Collected data entries
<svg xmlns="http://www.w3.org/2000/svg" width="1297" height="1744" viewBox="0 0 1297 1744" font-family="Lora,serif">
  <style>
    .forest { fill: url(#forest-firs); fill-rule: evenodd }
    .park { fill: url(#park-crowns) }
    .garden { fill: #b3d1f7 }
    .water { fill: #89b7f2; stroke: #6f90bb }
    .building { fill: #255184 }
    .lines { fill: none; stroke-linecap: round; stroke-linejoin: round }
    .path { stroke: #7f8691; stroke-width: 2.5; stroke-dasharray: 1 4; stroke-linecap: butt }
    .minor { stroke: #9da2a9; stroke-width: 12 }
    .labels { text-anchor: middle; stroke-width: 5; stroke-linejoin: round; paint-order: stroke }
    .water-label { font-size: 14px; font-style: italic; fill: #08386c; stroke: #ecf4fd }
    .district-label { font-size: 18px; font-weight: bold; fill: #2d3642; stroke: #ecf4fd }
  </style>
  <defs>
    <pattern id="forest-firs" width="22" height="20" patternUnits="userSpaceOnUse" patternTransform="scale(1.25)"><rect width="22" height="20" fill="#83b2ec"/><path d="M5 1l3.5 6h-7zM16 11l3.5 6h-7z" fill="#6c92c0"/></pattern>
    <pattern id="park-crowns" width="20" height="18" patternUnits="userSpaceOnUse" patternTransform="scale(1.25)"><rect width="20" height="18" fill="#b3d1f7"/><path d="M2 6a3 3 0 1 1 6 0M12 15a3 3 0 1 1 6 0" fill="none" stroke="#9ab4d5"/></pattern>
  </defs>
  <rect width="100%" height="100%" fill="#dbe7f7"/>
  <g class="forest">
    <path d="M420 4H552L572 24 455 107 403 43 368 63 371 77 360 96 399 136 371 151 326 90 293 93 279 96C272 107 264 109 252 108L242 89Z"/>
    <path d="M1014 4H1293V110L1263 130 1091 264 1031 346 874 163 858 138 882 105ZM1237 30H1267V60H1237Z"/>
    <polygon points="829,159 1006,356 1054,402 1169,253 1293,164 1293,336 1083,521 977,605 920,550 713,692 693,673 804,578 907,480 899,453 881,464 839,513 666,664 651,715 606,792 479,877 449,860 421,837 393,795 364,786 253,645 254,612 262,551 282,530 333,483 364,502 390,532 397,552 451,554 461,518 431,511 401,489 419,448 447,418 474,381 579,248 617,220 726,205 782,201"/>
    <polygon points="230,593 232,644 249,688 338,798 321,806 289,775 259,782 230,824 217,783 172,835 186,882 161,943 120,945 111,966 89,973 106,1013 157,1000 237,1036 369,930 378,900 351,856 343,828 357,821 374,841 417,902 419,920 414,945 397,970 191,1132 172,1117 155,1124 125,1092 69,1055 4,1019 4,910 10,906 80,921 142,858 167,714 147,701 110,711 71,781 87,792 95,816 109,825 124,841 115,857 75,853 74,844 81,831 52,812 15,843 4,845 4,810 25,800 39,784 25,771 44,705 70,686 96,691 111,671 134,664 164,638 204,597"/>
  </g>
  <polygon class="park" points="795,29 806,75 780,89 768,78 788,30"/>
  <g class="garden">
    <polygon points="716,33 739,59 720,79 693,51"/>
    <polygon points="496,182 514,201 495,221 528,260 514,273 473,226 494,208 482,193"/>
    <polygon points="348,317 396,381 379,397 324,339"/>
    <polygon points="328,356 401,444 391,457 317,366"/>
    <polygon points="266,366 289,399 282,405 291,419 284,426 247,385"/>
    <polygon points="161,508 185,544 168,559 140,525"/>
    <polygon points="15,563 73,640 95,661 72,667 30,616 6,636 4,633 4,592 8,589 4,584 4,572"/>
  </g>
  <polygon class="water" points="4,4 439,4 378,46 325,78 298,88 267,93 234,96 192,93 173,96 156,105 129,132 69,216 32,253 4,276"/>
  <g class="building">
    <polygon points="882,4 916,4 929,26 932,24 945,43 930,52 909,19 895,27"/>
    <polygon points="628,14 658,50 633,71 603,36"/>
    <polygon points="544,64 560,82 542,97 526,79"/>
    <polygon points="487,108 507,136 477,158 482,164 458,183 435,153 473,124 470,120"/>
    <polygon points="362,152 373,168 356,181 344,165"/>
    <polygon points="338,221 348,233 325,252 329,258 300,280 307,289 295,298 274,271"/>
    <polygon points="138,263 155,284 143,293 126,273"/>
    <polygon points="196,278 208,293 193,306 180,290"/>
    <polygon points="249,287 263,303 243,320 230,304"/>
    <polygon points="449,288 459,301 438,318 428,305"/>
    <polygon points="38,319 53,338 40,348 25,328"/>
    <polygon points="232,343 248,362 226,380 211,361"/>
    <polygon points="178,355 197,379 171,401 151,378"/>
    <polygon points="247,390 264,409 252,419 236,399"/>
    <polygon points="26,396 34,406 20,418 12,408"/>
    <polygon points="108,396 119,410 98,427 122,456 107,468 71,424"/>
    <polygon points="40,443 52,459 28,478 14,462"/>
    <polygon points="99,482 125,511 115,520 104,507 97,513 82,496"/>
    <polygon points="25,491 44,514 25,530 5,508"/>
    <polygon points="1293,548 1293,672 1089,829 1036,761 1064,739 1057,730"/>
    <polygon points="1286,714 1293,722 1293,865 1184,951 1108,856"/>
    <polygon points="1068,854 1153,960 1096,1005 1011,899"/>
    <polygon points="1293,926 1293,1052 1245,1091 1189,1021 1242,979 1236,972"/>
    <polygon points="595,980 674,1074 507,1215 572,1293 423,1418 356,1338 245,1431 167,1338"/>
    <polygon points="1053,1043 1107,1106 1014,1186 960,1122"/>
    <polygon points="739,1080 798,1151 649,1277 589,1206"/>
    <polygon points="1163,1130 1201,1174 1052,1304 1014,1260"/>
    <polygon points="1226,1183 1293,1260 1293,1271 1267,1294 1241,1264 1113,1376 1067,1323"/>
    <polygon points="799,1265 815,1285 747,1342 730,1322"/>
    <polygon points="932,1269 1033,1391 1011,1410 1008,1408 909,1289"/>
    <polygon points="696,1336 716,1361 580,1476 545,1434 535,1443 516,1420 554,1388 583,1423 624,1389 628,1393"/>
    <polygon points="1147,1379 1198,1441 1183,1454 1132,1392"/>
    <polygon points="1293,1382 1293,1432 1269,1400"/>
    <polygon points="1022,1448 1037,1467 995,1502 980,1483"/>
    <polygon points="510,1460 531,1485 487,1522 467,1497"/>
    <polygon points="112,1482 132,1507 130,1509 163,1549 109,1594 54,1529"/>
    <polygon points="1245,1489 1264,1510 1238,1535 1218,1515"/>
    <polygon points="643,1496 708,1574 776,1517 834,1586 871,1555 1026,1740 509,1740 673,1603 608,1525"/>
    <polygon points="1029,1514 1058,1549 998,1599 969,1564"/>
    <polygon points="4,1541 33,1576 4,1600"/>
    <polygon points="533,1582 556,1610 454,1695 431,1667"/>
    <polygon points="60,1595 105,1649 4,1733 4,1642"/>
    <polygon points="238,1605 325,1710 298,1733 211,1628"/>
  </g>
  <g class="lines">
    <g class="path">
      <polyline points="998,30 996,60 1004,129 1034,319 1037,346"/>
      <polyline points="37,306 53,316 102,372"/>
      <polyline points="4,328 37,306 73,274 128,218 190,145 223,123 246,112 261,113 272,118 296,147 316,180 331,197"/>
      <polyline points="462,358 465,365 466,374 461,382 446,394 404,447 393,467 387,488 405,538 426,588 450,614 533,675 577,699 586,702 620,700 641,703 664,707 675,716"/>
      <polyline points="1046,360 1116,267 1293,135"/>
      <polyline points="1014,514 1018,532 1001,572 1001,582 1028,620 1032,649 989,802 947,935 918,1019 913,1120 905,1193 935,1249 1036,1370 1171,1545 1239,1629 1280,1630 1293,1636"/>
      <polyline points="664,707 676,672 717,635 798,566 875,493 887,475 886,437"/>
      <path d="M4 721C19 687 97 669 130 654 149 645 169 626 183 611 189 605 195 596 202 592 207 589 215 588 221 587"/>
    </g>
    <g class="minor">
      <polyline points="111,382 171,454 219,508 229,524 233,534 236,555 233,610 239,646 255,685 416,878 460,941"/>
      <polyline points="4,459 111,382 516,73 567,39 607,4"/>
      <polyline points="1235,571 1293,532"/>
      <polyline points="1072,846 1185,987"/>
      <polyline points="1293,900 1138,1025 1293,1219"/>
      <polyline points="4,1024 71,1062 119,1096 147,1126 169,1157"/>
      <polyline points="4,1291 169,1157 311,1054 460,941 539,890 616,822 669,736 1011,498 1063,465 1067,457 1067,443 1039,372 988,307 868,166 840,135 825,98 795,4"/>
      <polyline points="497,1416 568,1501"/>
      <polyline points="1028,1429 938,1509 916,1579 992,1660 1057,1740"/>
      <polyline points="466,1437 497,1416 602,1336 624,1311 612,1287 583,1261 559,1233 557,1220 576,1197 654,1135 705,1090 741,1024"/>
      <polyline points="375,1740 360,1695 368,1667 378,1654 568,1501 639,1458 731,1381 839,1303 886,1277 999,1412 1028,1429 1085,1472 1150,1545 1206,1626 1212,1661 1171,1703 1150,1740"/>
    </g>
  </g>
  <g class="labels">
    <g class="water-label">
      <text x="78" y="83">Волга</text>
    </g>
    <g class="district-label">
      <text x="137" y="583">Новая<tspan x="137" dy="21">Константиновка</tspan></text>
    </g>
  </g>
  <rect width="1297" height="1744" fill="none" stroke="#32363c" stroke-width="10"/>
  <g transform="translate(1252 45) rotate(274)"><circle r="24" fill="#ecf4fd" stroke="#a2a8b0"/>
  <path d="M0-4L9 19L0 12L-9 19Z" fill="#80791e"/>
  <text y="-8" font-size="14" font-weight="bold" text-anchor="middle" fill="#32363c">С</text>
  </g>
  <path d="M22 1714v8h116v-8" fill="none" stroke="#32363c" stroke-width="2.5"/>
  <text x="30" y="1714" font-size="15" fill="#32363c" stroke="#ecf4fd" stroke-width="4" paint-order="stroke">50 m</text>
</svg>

» **EXERCISE DIRECTIONS**:
What is the number of lines above that contain the string "linecap"? Answer with that number only.

» **TASK RESPONSE**:
2